(Data records)
>>>>>

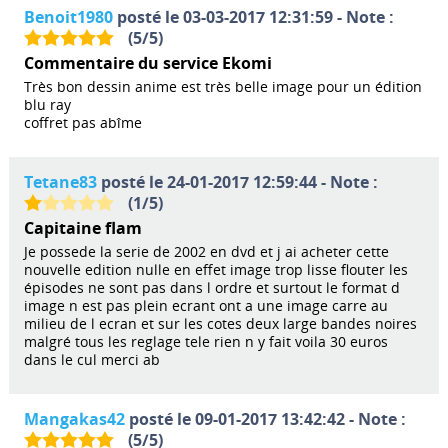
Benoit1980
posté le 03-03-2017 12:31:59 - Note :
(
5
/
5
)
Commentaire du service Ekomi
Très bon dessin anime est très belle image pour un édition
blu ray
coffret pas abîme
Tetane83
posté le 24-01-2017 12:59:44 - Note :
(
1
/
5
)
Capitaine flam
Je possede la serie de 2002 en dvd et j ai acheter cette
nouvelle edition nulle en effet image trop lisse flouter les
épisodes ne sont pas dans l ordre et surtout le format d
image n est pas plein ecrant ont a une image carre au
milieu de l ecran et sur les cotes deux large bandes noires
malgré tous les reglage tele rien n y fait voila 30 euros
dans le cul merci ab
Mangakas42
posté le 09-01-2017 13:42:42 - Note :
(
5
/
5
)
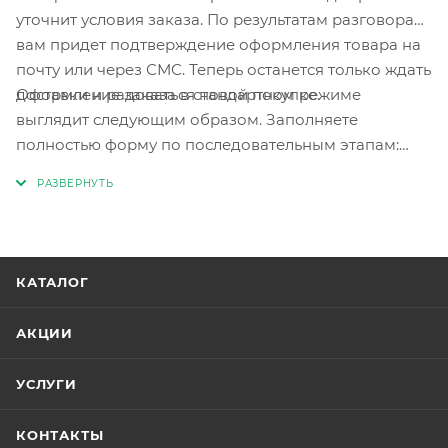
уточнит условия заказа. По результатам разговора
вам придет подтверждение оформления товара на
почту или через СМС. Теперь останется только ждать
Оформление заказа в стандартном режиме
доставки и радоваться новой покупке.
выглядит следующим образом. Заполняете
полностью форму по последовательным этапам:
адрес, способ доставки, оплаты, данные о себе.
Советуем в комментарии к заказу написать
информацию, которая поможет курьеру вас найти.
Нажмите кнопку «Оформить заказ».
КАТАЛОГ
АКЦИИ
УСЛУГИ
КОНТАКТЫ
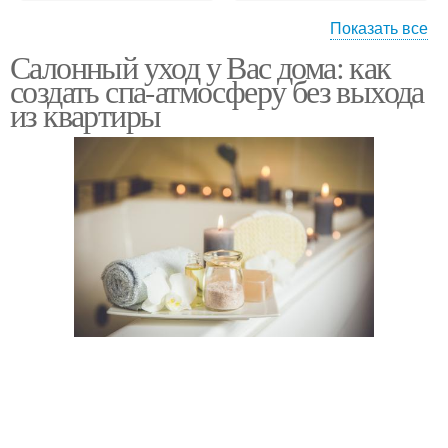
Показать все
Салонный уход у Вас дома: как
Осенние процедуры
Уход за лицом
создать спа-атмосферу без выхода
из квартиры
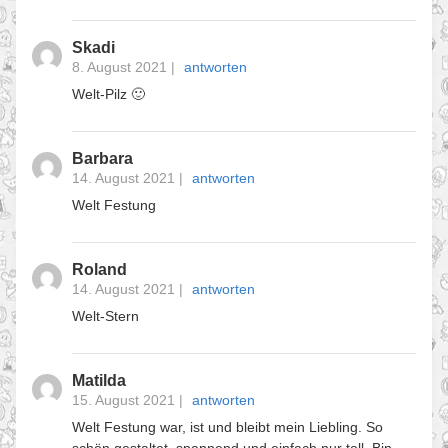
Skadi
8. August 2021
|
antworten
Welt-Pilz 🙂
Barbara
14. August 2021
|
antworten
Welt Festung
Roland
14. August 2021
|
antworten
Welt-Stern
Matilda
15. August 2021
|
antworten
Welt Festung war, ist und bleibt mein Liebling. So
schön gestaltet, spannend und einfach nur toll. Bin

<<<<<
>>>>>

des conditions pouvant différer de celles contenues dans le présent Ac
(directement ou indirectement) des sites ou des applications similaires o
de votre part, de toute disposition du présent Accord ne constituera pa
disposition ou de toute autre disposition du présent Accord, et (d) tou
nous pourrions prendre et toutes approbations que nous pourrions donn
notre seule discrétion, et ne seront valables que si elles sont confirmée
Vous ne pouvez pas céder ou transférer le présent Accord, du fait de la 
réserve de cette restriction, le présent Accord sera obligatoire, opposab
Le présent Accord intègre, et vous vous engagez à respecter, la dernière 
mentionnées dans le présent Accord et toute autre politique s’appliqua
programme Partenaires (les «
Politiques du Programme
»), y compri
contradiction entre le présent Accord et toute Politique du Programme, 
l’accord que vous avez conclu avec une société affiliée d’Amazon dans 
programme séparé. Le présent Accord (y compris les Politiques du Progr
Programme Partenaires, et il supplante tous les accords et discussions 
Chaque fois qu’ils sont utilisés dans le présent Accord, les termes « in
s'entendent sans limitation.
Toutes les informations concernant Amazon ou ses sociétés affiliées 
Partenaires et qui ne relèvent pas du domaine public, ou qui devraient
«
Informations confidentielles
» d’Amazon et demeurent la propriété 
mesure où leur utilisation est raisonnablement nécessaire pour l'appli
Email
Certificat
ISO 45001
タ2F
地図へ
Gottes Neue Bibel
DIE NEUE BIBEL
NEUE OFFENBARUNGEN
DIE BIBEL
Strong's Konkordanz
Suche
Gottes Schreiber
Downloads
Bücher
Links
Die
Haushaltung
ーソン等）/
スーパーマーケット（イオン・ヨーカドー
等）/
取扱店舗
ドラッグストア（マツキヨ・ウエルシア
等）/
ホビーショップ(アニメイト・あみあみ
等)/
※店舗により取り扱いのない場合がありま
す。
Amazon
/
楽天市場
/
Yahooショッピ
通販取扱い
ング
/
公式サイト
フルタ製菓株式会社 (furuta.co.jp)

<<<<<

### DIRECTIONS:
Write out the lines above from the one containing "des conditions pouvant" through the one containing "nous pourrions prendre" character for character, both included.

### EXERCISE RESULT:
des conditions pouvant différer de celles contenues dans le présent Ac
(directement ou indirectement) des sites ou des applications similaires o
de votre part, de toute disposition du présent Accord ne constituera pa
disposition ou de toute autre disposition du présent Accord, et (d) tou
nous pourrions prendre et toutes approbations que nous pourrions donn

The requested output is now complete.